Reference no: EM132889549
Problem - Robert Garcia, CEO of AM Technologies (AMT), has just learned that, for the third time in four months, a key executive has left the company to pursue a better-paying opportunity with a competitor. Robert is concerned that, without a proper incentive compensation plan, AMT will lose other key executives and the company's future could be in jeopardy. Robert determined that the executives expected AMT's stock to generate only modest returns in the stock market over the next several years, meaning that AMT's stock option plan would not produce the large gains that were historically observed. Robert has therefore proposed eliminating the stock option plan and replacing it with a restricted stock plan.
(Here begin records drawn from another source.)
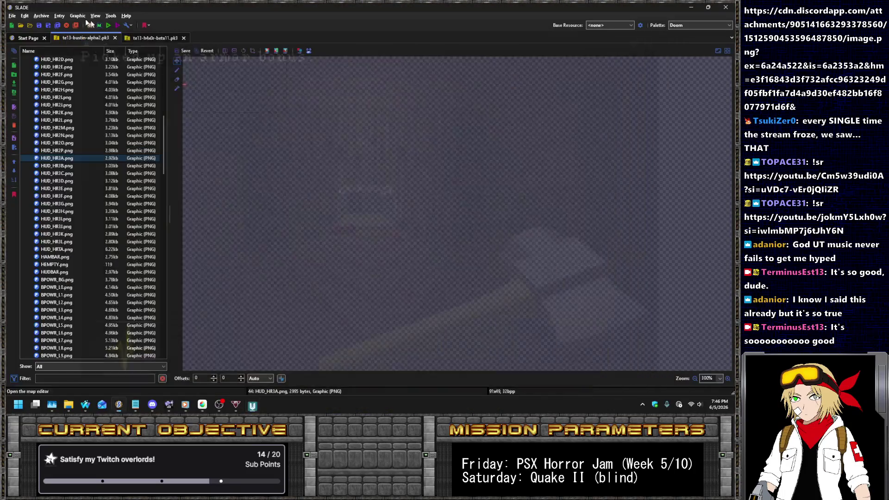
Select the HR1 frames HUD_HR1A through HUD_HR1X in the entry list.
scroll(91, 100, "up", 7)
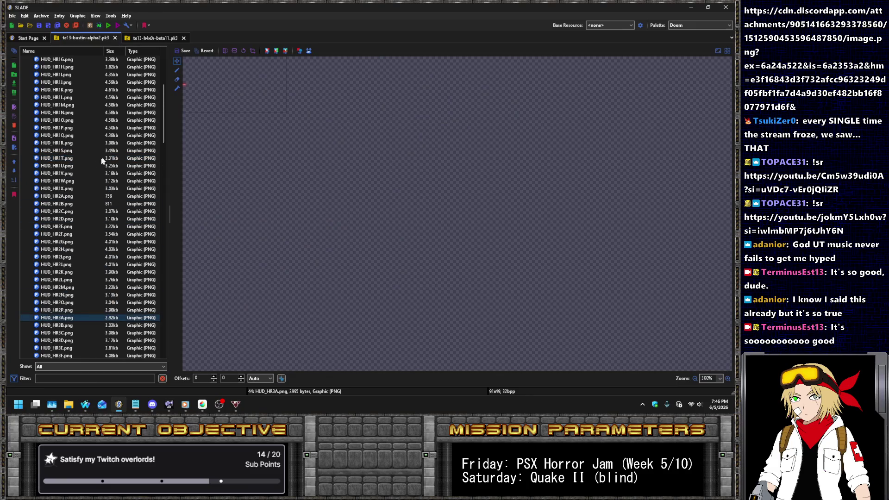
scroll(92, 153, "up", 7)
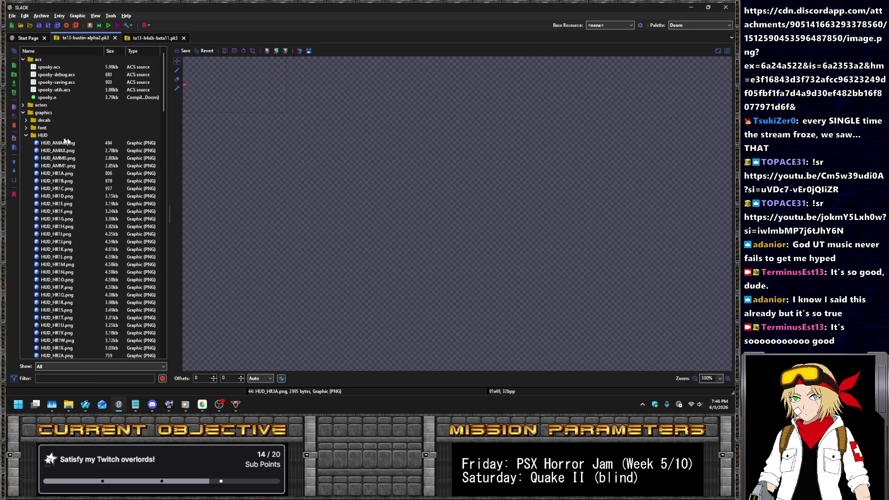
scroll(63, 139, "down", 4)
left_click(60, 82)
left_click(60, 82)
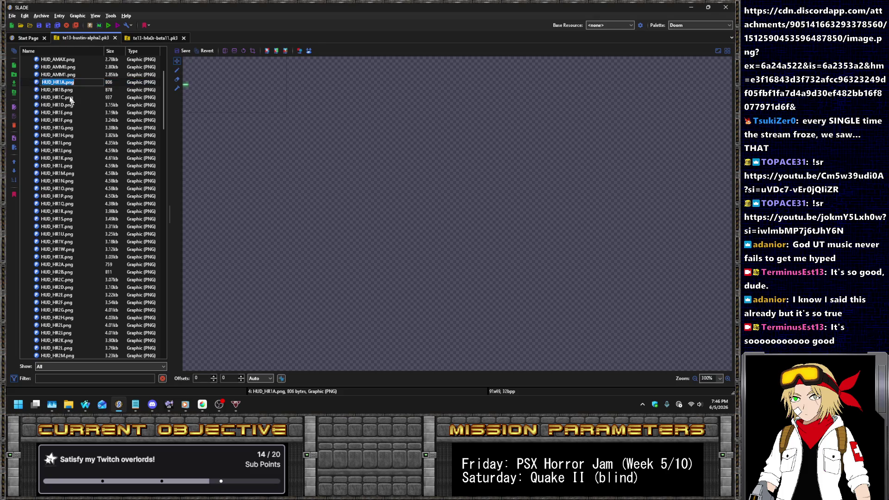
left_click(68, 106)
left_click(65, 84)
left_click(66, 256, "shift")
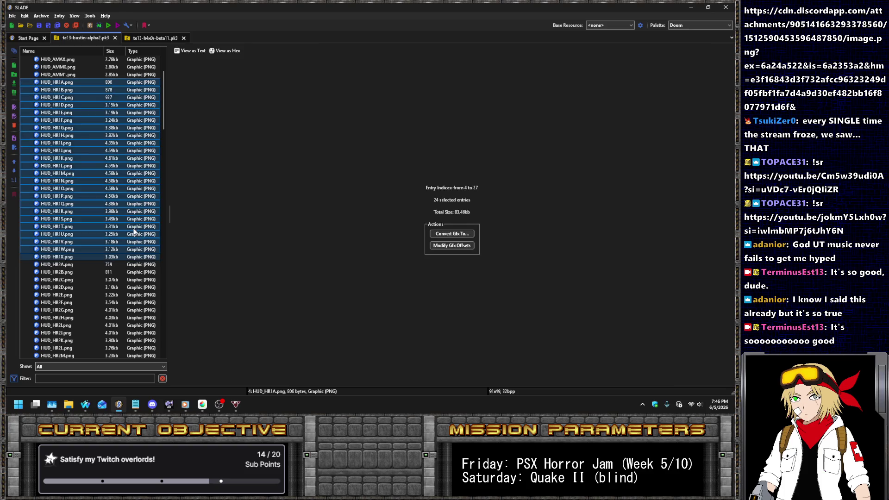
Preview the HR2 frames and select HUD_HR3A through HUD_HR3L, counting twelve HR3 frames.
scroll(115, 222, "down", 10)
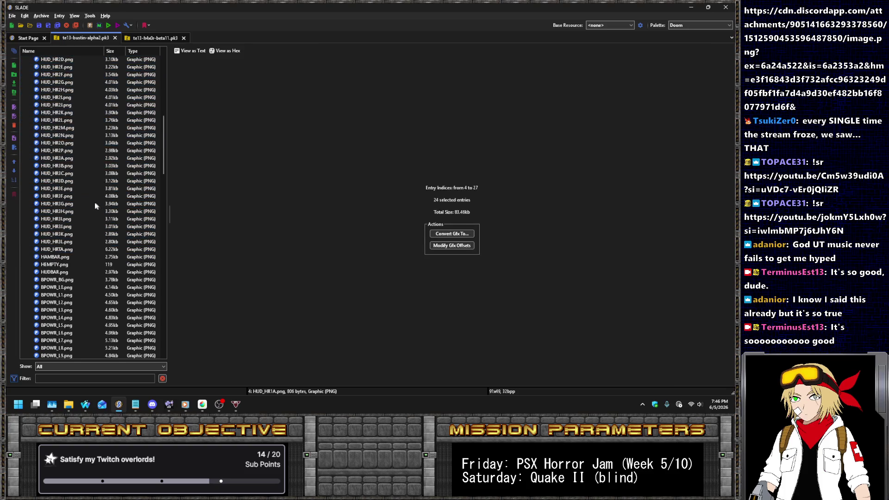
left_click(62, 160)
left_click(72, 243, "shift")
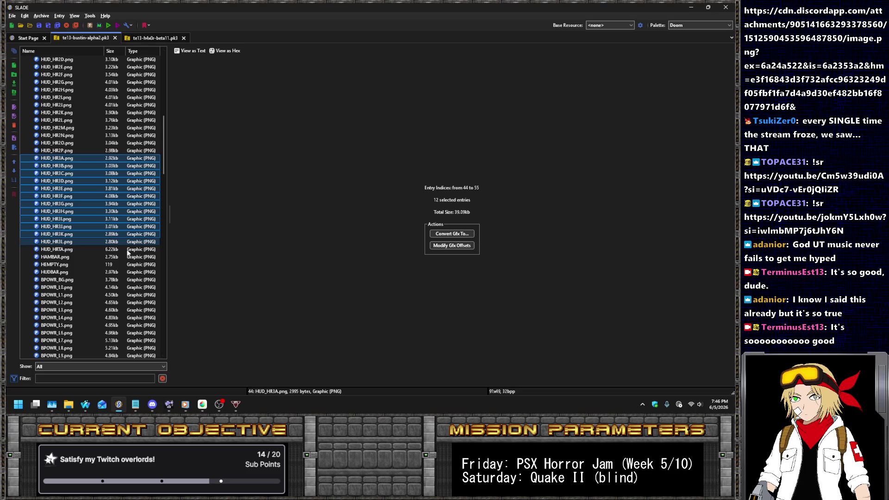
scroll(122, 229, "up", 4)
Under Robert's plan, company executives would be given shares of restricted stock that could not be sold unless the executive remained with AMT for 10 years. If an employee were to leave prior to that period, the shares would be forfeited. Robert believes that such a plan would increase retention.
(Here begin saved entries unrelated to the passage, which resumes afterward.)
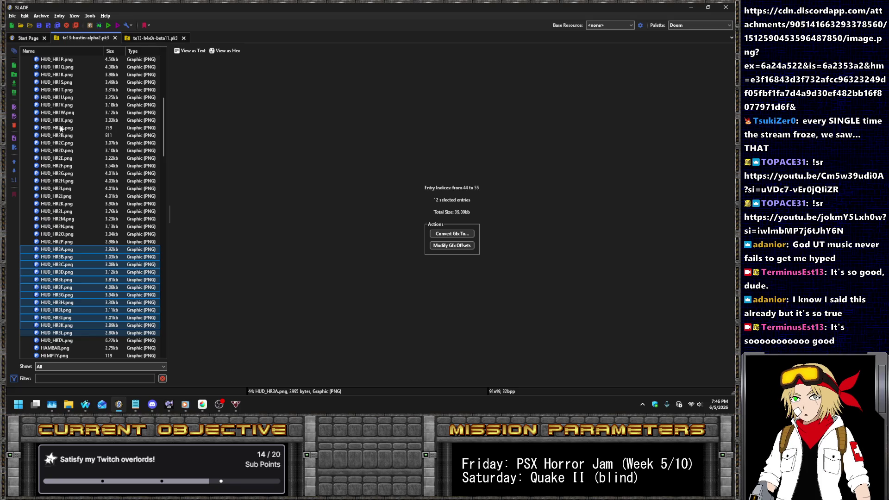
left_click(60, 127)
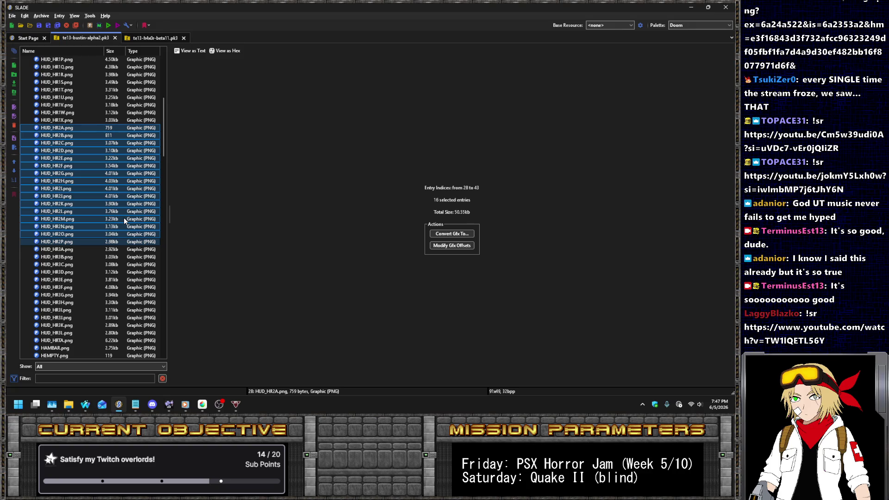
key("Down")
key("Down")
key("Down")
key("Down")
key("Down")
key("Down")
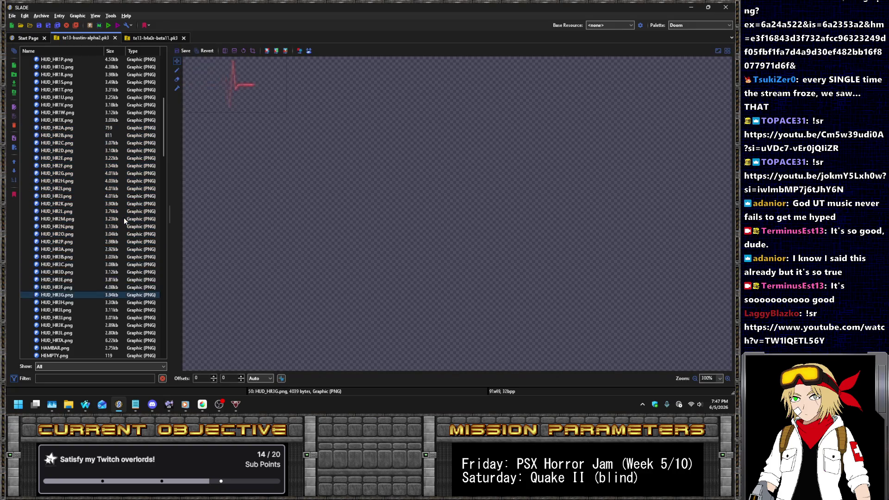
left_click(67, 249, "shift")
The restricted stock plan has three other features that make it attractive. First, because restricted stock consists of actual shares rather than the option to buy future shares, AMT will grant fewer shares than it would under the stock option plan, resulting in lower compensation expense and higher income. Second, executives would also receive dividend payments on the restricted stock, even if the stock has not vested. Therefore, by increasing the dividend, AMT could actually pay the executives a "cash bonus" without having to recognize compensation expense. Finally, employees will have something of value, even if the stock price doesn't increase. As the accountant for AMT, what is your reaction to Robert's proposal?